▸ **CONJUNTO DE TAREFAS**
(a) No texto sobre Garota de Ipanema, quanto Tom Jobim recebeu de adiantamento de direitos autorais?
(b) Escreva a continuação do texto sobre Garota de Ipanema a partir do ponto em que ele termina.

Tom Jobim tinha 36 anos quando lançou a famosa “Garota
de Ipanema”, música dele e de Vinícius de Moraes. Diz que já se sentia velho,
levava uma vida “na esbórnia”, não entendia inglês e assinou um contrato que
acabou entregando a garota quase de graça (levou 800 dólares como
adiantamento de direitos autorais) para os americanos.
Por Christiane Marcondes*
Se a sua carreira não tivesse seguido em altos e
agudos. o péssimo acordo poderia ter lhe rendido o mesmo destino de “morte na
sarjeta” de muito compositor de uma música só.
É Tom que conta a seguir, em texto próprio, o destino
de Garota de Ipanema, apresentada ao público oficialmente em 2 de agosto
de 1962, no restaurante Bon Gourmet, no bairro vizinho de Copacabana. No mesmo
ano, o cantor Pery Ribeiro fez a primeira gravação.
A disputada garota acabou ficando com um yankee, o
arranjador Norman Gimbel, que é quem embolsa o dinheiro com as reedições da
música. Mas Ana Jobim, a viúva, não deixa barato: até hoje, ela briga na
justiça norte-americana pela recuperação dos direitos autorais. Sua motivação é
afetiva e ética, o lado financeiro é o que menos conta, ela declara.

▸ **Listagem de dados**
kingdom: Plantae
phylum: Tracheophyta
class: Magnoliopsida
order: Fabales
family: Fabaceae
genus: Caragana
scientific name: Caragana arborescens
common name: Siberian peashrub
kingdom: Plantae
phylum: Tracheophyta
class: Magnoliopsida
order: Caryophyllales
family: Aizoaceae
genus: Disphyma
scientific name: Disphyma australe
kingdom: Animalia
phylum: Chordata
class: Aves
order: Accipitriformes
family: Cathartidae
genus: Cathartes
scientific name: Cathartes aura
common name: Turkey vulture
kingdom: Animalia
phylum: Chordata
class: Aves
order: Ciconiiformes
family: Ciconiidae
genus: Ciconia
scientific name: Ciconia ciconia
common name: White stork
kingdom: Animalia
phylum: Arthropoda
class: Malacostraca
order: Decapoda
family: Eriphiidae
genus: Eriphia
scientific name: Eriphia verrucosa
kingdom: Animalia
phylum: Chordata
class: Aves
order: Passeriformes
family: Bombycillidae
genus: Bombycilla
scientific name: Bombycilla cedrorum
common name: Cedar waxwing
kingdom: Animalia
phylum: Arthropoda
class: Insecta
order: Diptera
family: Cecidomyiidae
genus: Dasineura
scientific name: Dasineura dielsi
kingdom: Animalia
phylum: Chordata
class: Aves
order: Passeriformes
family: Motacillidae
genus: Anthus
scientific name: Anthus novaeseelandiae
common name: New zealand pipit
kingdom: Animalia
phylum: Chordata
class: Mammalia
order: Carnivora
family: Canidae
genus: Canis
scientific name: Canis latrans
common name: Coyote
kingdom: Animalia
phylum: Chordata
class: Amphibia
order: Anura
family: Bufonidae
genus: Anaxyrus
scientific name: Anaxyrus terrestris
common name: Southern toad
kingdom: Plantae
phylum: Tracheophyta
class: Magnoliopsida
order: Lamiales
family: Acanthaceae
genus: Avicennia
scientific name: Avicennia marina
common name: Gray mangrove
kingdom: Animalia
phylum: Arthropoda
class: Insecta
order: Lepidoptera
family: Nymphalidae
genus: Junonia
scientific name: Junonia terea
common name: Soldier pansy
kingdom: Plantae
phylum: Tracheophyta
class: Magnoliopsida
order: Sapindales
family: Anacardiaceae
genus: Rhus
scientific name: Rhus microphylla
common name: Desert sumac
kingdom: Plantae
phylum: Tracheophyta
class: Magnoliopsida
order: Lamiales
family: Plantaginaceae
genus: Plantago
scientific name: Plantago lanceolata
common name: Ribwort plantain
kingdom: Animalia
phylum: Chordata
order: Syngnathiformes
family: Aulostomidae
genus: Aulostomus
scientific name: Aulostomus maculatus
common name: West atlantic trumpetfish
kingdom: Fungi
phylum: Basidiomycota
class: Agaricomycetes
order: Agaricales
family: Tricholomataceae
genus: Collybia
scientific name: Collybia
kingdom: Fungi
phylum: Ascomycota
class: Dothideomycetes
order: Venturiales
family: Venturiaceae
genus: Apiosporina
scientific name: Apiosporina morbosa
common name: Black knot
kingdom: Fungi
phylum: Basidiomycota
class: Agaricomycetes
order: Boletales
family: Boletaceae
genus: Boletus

▸ **EM RESPOSTA**
(a) 800 dólares.

(b)
Vale registrar que, em versão instrumental ou em
português, inglês, italiano, francês, Garota de Ipanema já foi
gravada e regravada mais de 200 vezes, 40 delas apenas entre 1963 e 1965. Entre
os intérpretes estão cantores de todos os gêneros e tempos, tão díspares quanto
Ella Fitzgerald e Amy Winehouse, The Supremes e Louis Armstrong, Cher e o
flautista clássico James Galway. E, claro, Frank Sinatra, o homem que conseguiu
fazer Jobim embarcar em um avião para fazer um dueto com ele nos Estados
Unidos. Ou seria um “trio”, considerando-se a presença ostensiva da Garota no
estúdio e no imaginário popular?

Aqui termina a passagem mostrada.